# 5 hp rated pressure switch



## erics37 (May 7, 2009)

So I'm sure y'all are familiar with these little pressure switches that go on air compressors, yes? Just a DPST switch rated 2 hp @ 240V 1-phase to turn the compressor motor on and off. I think it's operating psi is like 175 or something like that. You can get them from just about anywhere.

Anyone know where to find a heavier duty version rated up to, say, 5 hp?


----------



## Southeast Power (Jan 18, 2009)

Maybe use it to operate one of these if you have a tight budget.

http://www.galco.com/buy/ABB/DP30C2...NjnhrLA2scCFQ2QHwodwe0HCA&kpid=DP30C2P-1-ABBG


----------



## MDShunk (Jan 7, 2007)

Yeah, the one pictured is about as heavy as they get. Other than that, use it as a pilot device and switch a relay as suggested.


----------



## JRaef (Mar 23, 2009)

The old Furnas pressure switches had a version that went to 5HP 240V single phase, if that's what you meant. Those are now sold by Hubbell Industrial Controls. 
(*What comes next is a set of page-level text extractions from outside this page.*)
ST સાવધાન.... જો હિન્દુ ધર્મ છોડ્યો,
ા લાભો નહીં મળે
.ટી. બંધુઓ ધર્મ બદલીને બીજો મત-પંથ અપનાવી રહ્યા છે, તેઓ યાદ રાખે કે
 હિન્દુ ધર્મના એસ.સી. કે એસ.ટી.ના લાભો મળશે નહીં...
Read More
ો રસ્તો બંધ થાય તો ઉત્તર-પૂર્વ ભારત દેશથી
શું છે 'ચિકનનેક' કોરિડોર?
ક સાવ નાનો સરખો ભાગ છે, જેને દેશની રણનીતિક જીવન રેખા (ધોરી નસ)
http://www.hubbell-icd.com/general/100P-PressureSwitches.pdf


----------



## triden (Jun 13, 2012)

My compressor at home has a switch just like that rated 5hp @240v. I should have a look at it next time Im home.


----------



## Cow (Jan 16, 2008)

Double check to make sure you don't need one with an unloader valve also. You can tell it has an unloader if you see a small airline running to the pressure switch. My home air compressor uses that Sq D style pressure switch with an integral unloader.


----------



## erics37 (May 7, 2009)

I forgot I posted this. Thanks for the info, y'all.

Found one like this sitting on a shelf somewhere and threw it in there - works great. Rated 5 hp @ 240 single phase, and it's got a built-in overload device too. High pressure limit and operating differential are adjustable.


----------